A pleasant iOS-wrapper around the Evernote Cloud API (v1.21), using OAuth for authentication.
Please check out the Evernote Developers portal page.
You can do this on the Evernote Developers portal page.
You have a few options:
- Copy the evernote-sdk-ios source code into your Xcode project.
- Add the evernote-sdk-ios xcodeproj to your project/workspace.
- Build the evernote-sdk-ios as a static library and include the .h's and .a.
- Use cocoapods, a nice Objective-C dependency manager. Our pod name is "Evernote-SDK-iOS".
evernote-sdk-ios depends on Security.framework, so you'll need to add that to any target's "Link Binary With Libraries" Build Phase.
First you set up the shared EvernoteSession, configuring it with your consumer key and secret. Do something like this in your AppDelegate's application:didFinishLaunchingWithOptions: method.
- (BOOL)application:(UIApplication *)application didFinishLaunchingWithOptions:(NSDictionary *)launchOptions
{
// Initial development is done on the sandbox service
// Change this to @"www.evernote.com" to use the production Evernote service
NSString *EVERNOTE_HOST = @"sandbox.evernote.com";
// Fill in the consumer key and secret with the values that you received from Evernote
// To get an API key, visit http://dev.evernote.com/documentation/cloud/
NSString *CONSUMER_KEY = @"your key";
NSString *CONSUMER_SECRET = @"your secret";
// set up Evernote session singleton
[EvernoteSession setSharedSessionHHost:EVERNOTE_HOST
consumerKey:CONSUMER_KEY
consumerSecret:CONSUMER_SECRET] ;
}
Then, let the EvernoteSession handle incoming URLs, which is part of the OAuth authentication process. Modify your AppDelegate's application:handleOpenURL: method like so:
- (BOOL)application:(UIApplication *)application handleOpenURL:(NSURL *)url {
// delegate to the Evernote session singleton
if ([[EvernoteSession sharedSession] handleOpenURL:url]) {
return YES;
}
return NO;
}
As part of the OAuth process, your app needs to know to handle certain URLs. Add the following stanza to your app's info.plist file, replacing "your key" with your particular Evernote consumer key:
<key>CFBundleURLTypes</key>
<array>
<dict>
<key>CFBundleURLSchemes</key>
<array>
<string>en-your key</string>
</array>
</dict>
</array>
Now you're good to go.
Somewhere in your code, you'll need to authenticate the EvernoteSession. A normal place for this would be a "link to Evernote" button action in some view controller.
EvernoteSession *session = [EvernoteSession sharedSession];
[session authenticateWithCompletionHandler:^(NSError *error) {
if (error || !session.isAuthenticated) {
// authentication failed :(
// show an alert, etc
// ...
} else {
// authentication succeeded :)
// do something now that we're authenticated
// ...
}
}];
Calling authenticateWithCompletion:Handler will start the OAuth process. Your app will be backgrounded while Safari is opened to an Evernote authorization page. When the user authorizes your app, it will be foregrounded again.
Both EvernoteNoteStore and EvernoteUserStore have a convenience constructor that uses the shared EvernoteSession.
All API calls are asynchronous, occurring on a background GCD queue.

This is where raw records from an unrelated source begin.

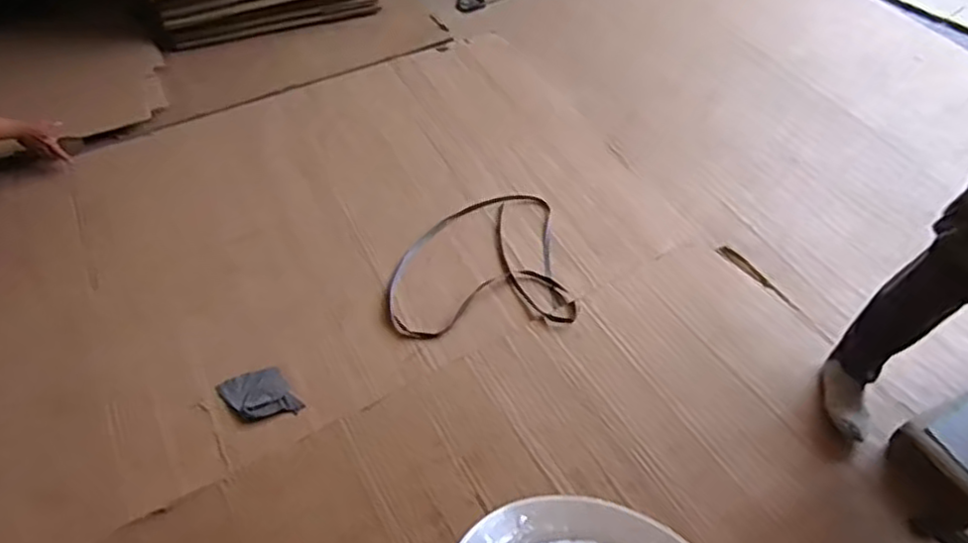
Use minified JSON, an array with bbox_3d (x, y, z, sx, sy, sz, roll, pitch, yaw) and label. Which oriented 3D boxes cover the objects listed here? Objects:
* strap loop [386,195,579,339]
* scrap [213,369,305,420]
[{"bbox_3d":[-0.021,-0.031,1.784,0.461,0.026,0.431,-6,50,-4],"label":"strap loop"},{"bbox_3d":[-0.506,0.276,1.549,0.184,0.031,0.115,-7,50,-5],"label":"scrap"}]

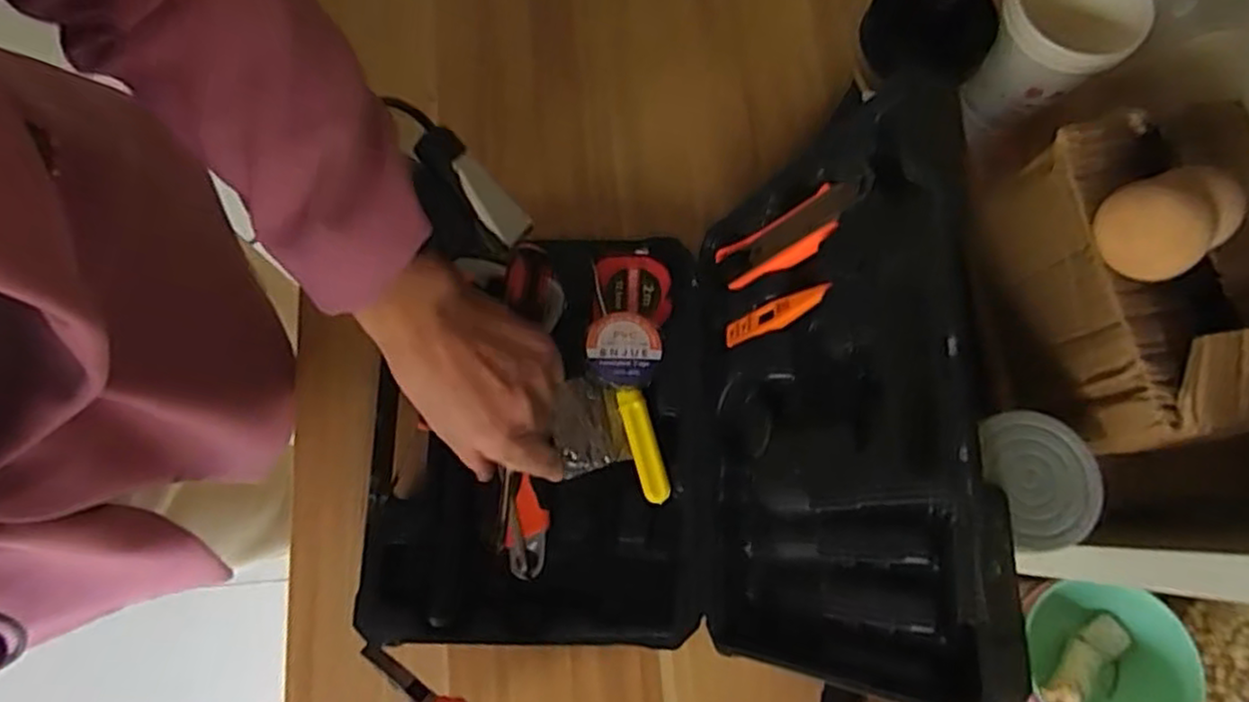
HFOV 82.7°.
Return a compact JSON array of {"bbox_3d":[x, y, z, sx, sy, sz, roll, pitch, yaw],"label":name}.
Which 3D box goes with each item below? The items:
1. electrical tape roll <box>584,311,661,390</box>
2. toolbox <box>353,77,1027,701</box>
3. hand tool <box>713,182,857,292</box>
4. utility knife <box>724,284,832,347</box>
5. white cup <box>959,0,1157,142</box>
[{"bbox_3d":[0.000,0.000,0.479,0.048,0.025,0.050,0,76,1],"label":"electrical tape roll"},{"bbox_3d":[-0.010,0.032,0.386,0.307,0.223,0.265,-2,76,1],"label":"toolbox"},{"bbox_3d":[0.093,-0.065,0.428,0.010,0.128,0.032,9,75,-23],"label":"hand tool"},{"bbox_3d":[0.089,-0.021,0.425,0.006,0.102,0.015,5,75,-24],"label":"utility knife"},{"bbox_3d":[0.228,-0.164,0.388,0.068,0.076,0.063,0,76,1],"label":"white cup"}]

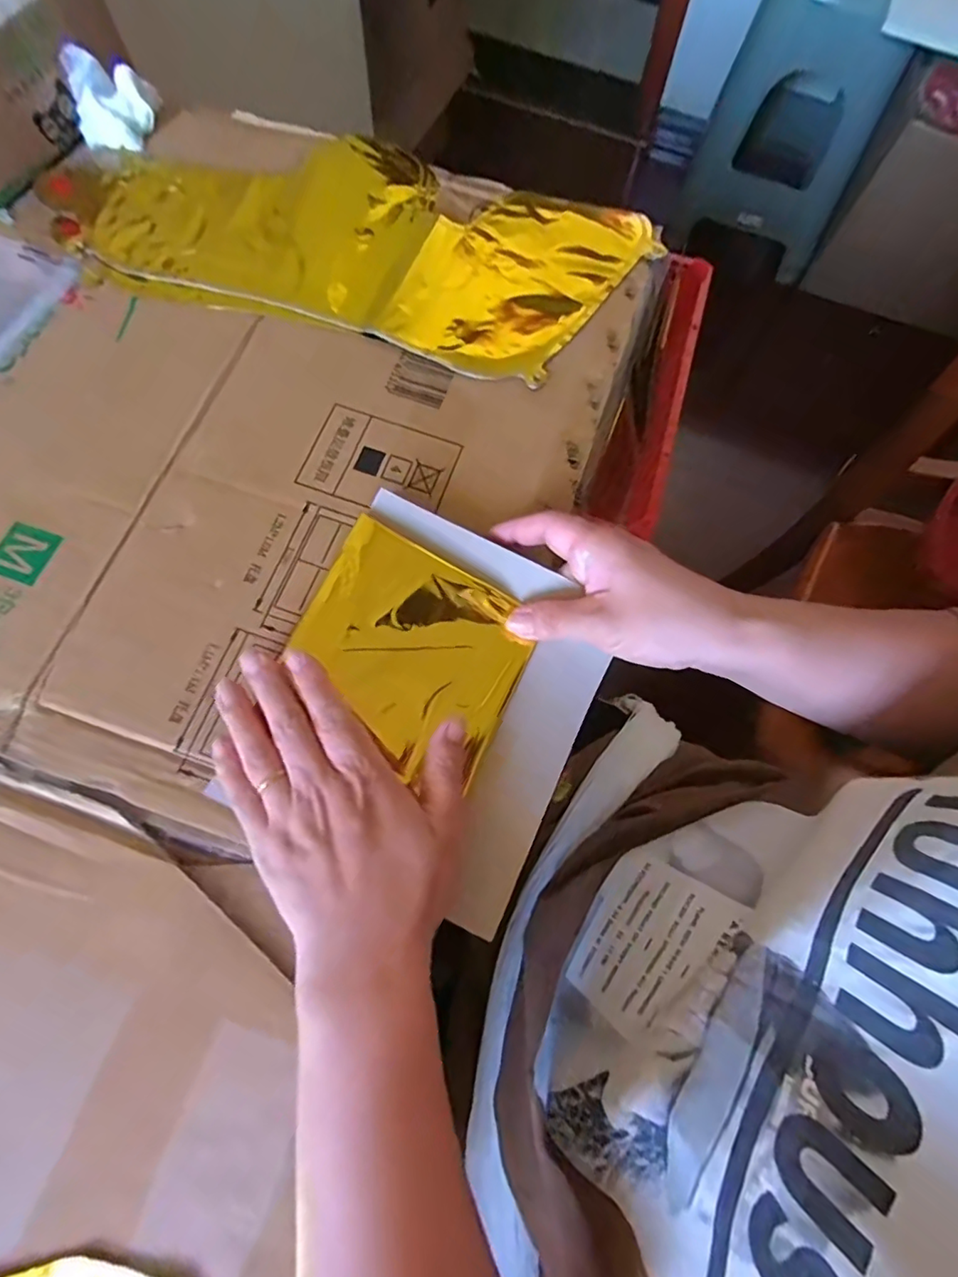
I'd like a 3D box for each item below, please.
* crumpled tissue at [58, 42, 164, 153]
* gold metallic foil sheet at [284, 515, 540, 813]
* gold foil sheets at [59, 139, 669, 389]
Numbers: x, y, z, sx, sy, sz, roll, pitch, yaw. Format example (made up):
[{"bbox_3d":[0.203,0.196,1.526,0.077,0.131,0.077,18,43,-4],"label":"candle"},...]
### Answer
[{"bbox_3d":[-0.278,-0.405,0.437,0.057,0.045,0.046,-4,71,-3],"label":"crumpled tissue"},{"bbox_3d":[-0.037,0.006,0.315,0.123,0.010,0.107,31,75,-2],"label":"gold metallic foil sheet"},{"bbox_3d":[-0.093,-0.297,0.415,0.407,0.015,0.179,14,71,3],"label":"gold foil sheets"}]

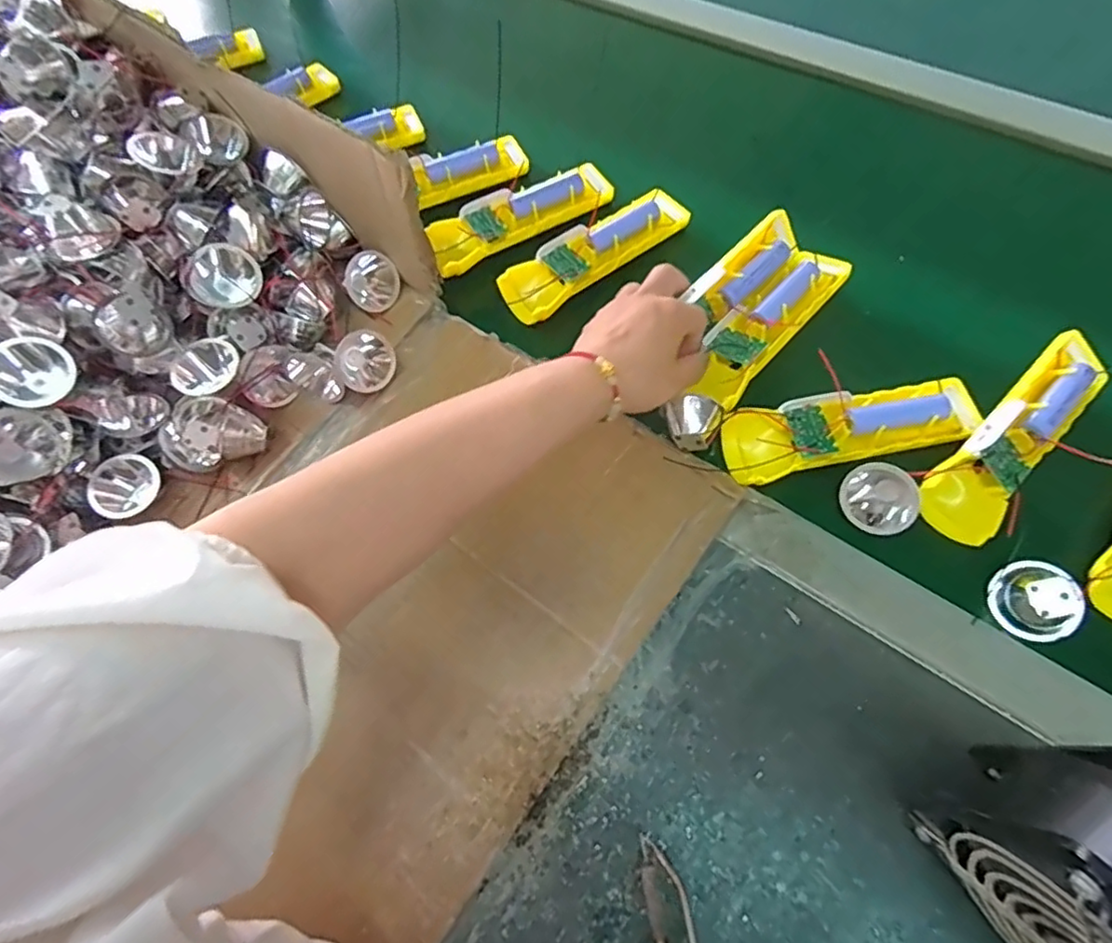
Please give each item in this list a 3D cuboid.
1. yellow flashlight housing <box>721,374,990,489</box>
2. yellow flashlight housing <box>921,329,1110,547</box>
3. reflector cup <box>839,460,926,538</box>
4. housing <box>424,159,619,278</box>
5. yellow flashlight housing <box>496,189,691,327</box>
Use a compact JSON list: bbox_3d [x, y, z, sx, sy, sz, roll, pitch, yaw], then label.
[{"bbox_3d":[0.191,-0.030,0.402,0.157,0.030,0.050,-14,65,1],"label":"yellow flashlight housing"},{"bbox_3d":[0.284,-0.024,0.375,0.046,0.029,0.151,39,87,18],"label":"yellow flashlight housing"},{"bbox_3d":[0.197,0.020,0.380,0.051,0.030,0.044,-41,68,-11],"label":"reflector cup"},{"bbox_3d":[-0.031,-0.215,0.505,0.158,0.021,0.044,-28,66,-6],"label":"housing"},{"bbox_3d":[0.029,-0.175,0.482,0.162,0.022,0.050,-36,67,-9],"label":"yellow flashlight housing"}]

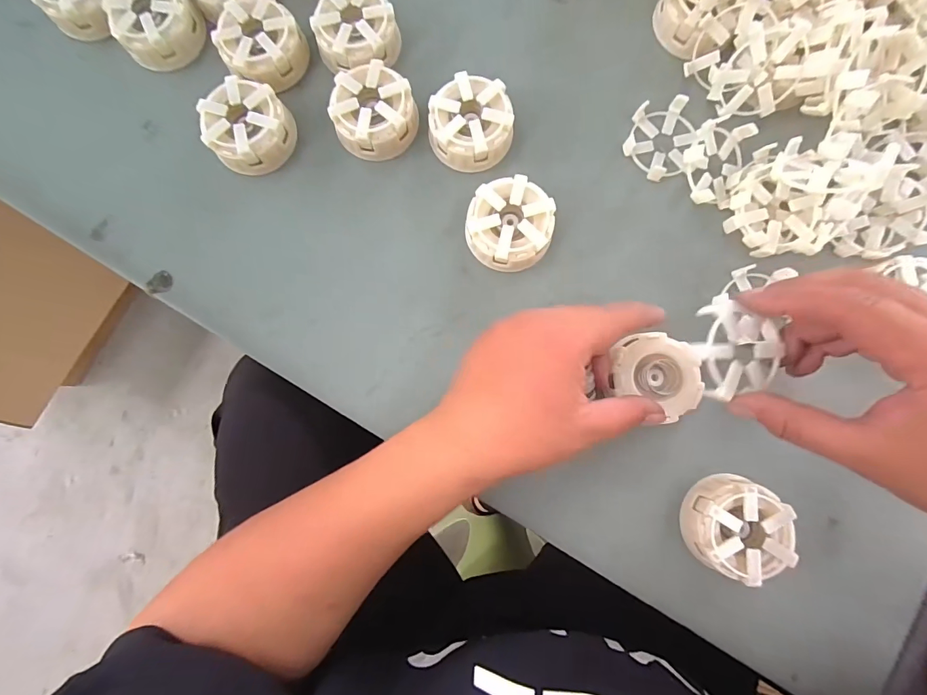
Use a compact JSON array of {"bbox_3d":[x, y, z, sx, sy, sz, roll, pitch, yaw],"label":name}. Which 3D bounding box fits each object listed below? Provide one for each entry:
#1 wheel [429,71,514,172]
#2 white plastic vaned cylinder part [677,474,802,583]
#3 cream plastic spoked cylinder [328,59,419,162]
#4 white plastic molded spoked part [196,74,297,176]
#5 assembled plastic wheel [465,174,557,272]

You provide the success and failure callback blocks.
E.g.,
EvernoteNoteStore *noteStore = [EvernoteNoteStore noteStore];
[noteStore listNotebooksWithSuccess:^(NSArray *notebooks) {
// success... so do something with the returned objects
NSLog(@"notebooks: %@", notebooks);
}
failure:^(NSError *error) {
// failure... show error notification, etc
NSLog(@"error %@", error);
}];
Full information on the Evernote NoteStore and UserStore API is available on the Evernote Developers portal page.
Not yet.
EvernoteNoteStore and EvernoteUserStore are an abstraction layer on top of Thrift, and try to keep some of that nastiness out of your hair. You can still get access to the underlying Thrift client objects, though: check out EvernoteSession's userStore and noteStore properties.